May 12, 2023 - 2:20 PM

Photo by Pixabay.com

Adapted from an online discussion.

Dear Carolyn: High school kid here (16). My parents want me to do summer school and therapy because my grades have slipped. By “slipped,” I mean I got a few A-minuses and am no longer No. 1 in my class. I really don’t want to sit in front of a screen or in a classroom all summer and suggested I get a job, preferably outdoors, but they aren’t budging. I wouldn’t mind therapy, but they want a “life coach” type who can help me perform better instead of “starting to mess up.” (Their words.)

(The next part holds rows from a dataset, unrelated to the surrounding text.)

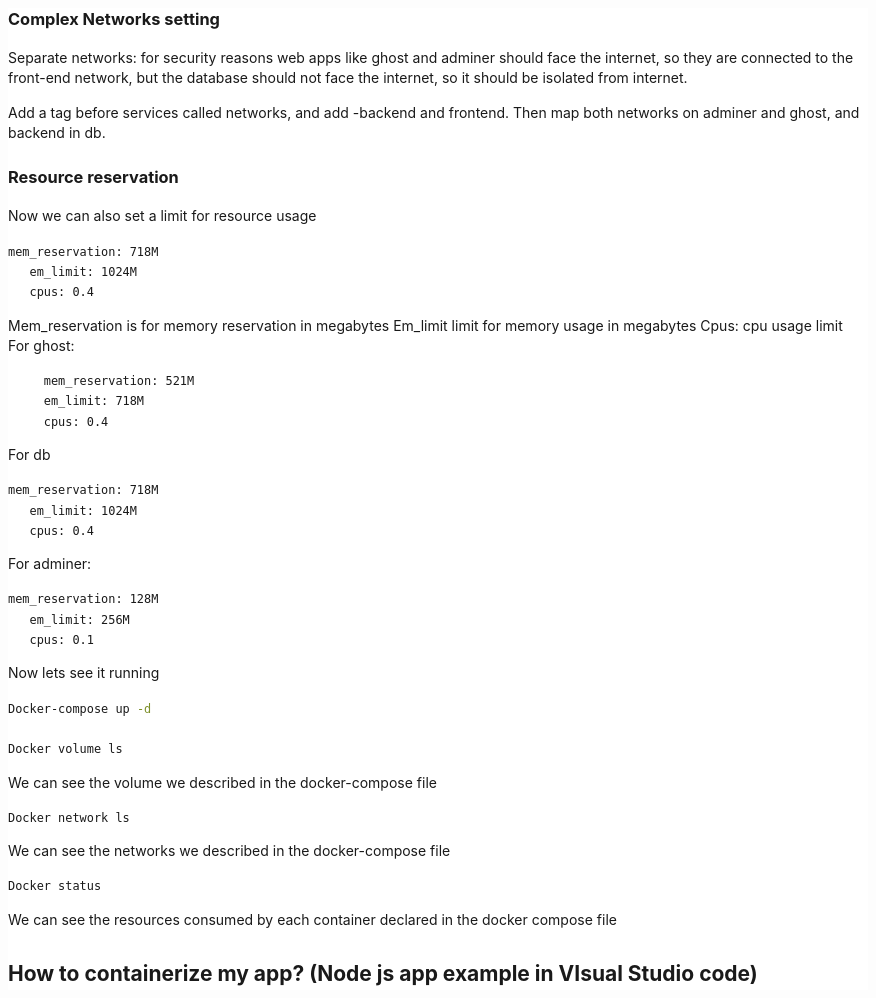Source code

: ### Complex Networks setting

Separate networks: for security reasons web apps like ghost and adminer should face the internet, so they are connected to the front-end network, but the database should not face the internet, so it should be isolated from internet.

Add a tag before services called networks, and add -backend and frontend.
Then map both networks on adminer and ghost, and backend in db.

### Resource reservation
Now we can also set a limit for resource usage 
```docker-compose
mem_reservation: 718M
   em_limit: 1024M
   cpus: 0.4
```
Mem_reservation is for memory reservation in megabytes
Em_limit limit for memory usage in megabytes
Cpus: cpu usage limit
For ghost:
```docker-compose
     mem_reservation: 521M
     em_limit: 718M
     cpus: 0.4
```
For db
```docker-compose
mem_reservation: 718M
   em_limit: 1024M
   cpus: 0.4
```
For adminer:
```docker-compose
mem_reservation: 128M
   em_limit: 256M
   cpus: 0.1
```

Now lets see it running
```bash
Docker-compose up -d

Docker volume ls
```
We can see the volume we described in the docker-compose file
```bash
Docker network ls
```
We can see the networks we described in the docker-compose file
```bash
Docker status
```
We can see the resources consumed by each container declared in the docker compose file
## How to containerize my app? (Node js app example in VIsual Studio code)
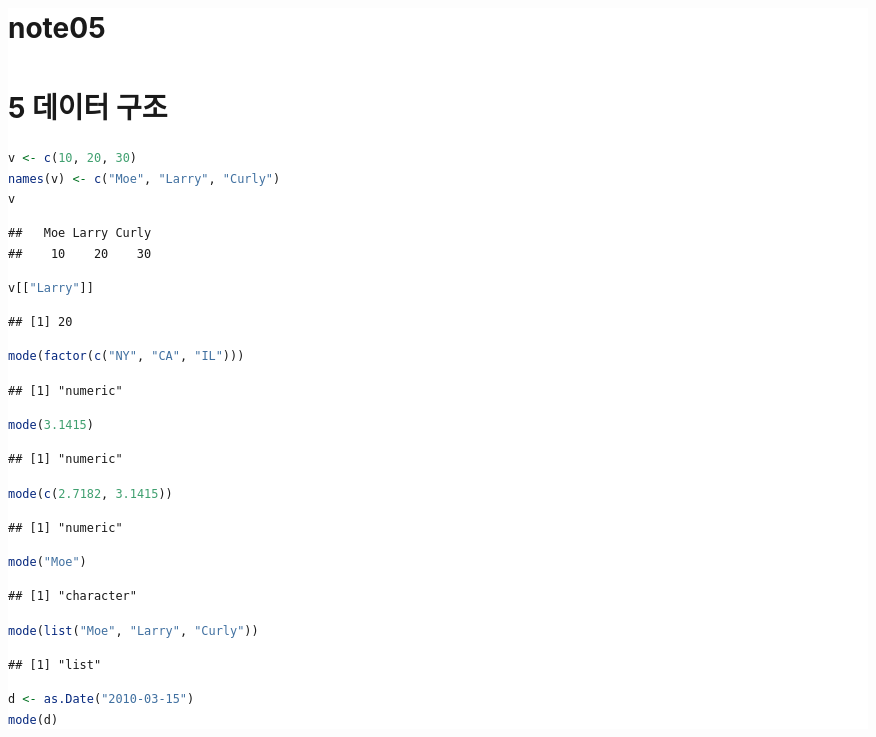 note05
================

# 5 데이터 구조

``` r
v <- c(10, 20, 30)
names(v) <- c("Moe", "Larry", "Curly")
v
```

    ##   Moe Larry Curly 
    ##    10    20    30

``` r
v[["Larry"]]
```

    ## [1] 20

``` r
mode(factor(c("NY", "CA", "IL")))
```

    ## [1] "numeric"

``` r
mode(3.1415)
```

    ## [1] "numeric"

``` r
mode(c(2.7182, 3.1415))
```

    ## [1] "numeric"

``` r
mode("Moe")
```

    ## [1] "character"

``` r
mode(list("Moe", "Larry", "Curly"))
```

    ## [1] "list"

``` r
d <- as.Date("2010-03-15")
mode(d)
```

Assuming I should just suck it up, how can I feel better about this? I know they want the best for me and don’t want me to miss out on opportunities, but I’m starting to feel as if I need to be perfect to be loved.

— Summer School Blues

Summer School Blues: Oh, my. Would you please put this lovely, wrenching account to paper, to hand to your parents? Asking children to perform instead of live is parental malpractice.

Your last sentence is the part they urgently need to see.

If it helps you get through to them: Outside pressure sabotages motivation and ability to perform. If you resent having to study all summer, to meet their standards, then you just might perform (this time) to get them off your back — but it’ll stoke resentment and burn off your energy, and you won’t get a summer to replenish yourself after a difficult year.

So, no replenishment + extra burn + resentment = sputtering out, if not this July then in late fall or next spring or even in some year of your sure-to-be-excellent college.

You’re old enough to put your own value on your schooling, so if they want you to have internal motivation — the only type that lasts — then they need to stop ramming their ambitions in where they perceive yours to be flagging. Such motivation demands that they start trusting you to judge what you need, to be wrong, to figure it out.

Plus, the consequences of stumbling are smaller now. If you burn out as an adult, then you could lose your livelihood, life partner, savings. If you lose your focus now, you get a B. Big deal. Great schools will still want you.

And I haven’t even gotten into this part: Millions of students are behind or struggling with pandemic educational ripple effects. You deserve a fat hug for holding it all together so well.

Your parents are worried about you. That’s understandable. But hoping to achieve you out of their worry almost always backfires. You’re right to think “suck it up,” only because, at your age, you have limited options to resist besides burning it all down, which hurts you more than it does anyone else. But you can make your case, respect yourself, grow wise right under their thumbs. You don’t need their permission to be whole inside.

READERS’’ thoughts:

∙ If summer school is online, see whether you can marshal some arguments on why adolescents need to spend time outside and off screens. Perhaps you can spin a summer experience with your parents as refueling for a grueling year AND giving you ideas for those future college essays.

∙ Professor here, seconding Carolyn’s advice and sending lots of encouragement. You are not alone in trying to navigate a complicated relationship with your parents. You articulate so precisely what you need and what the stakes are that I have lots of confidence in your ability to navigate this. Cheering you on from afar!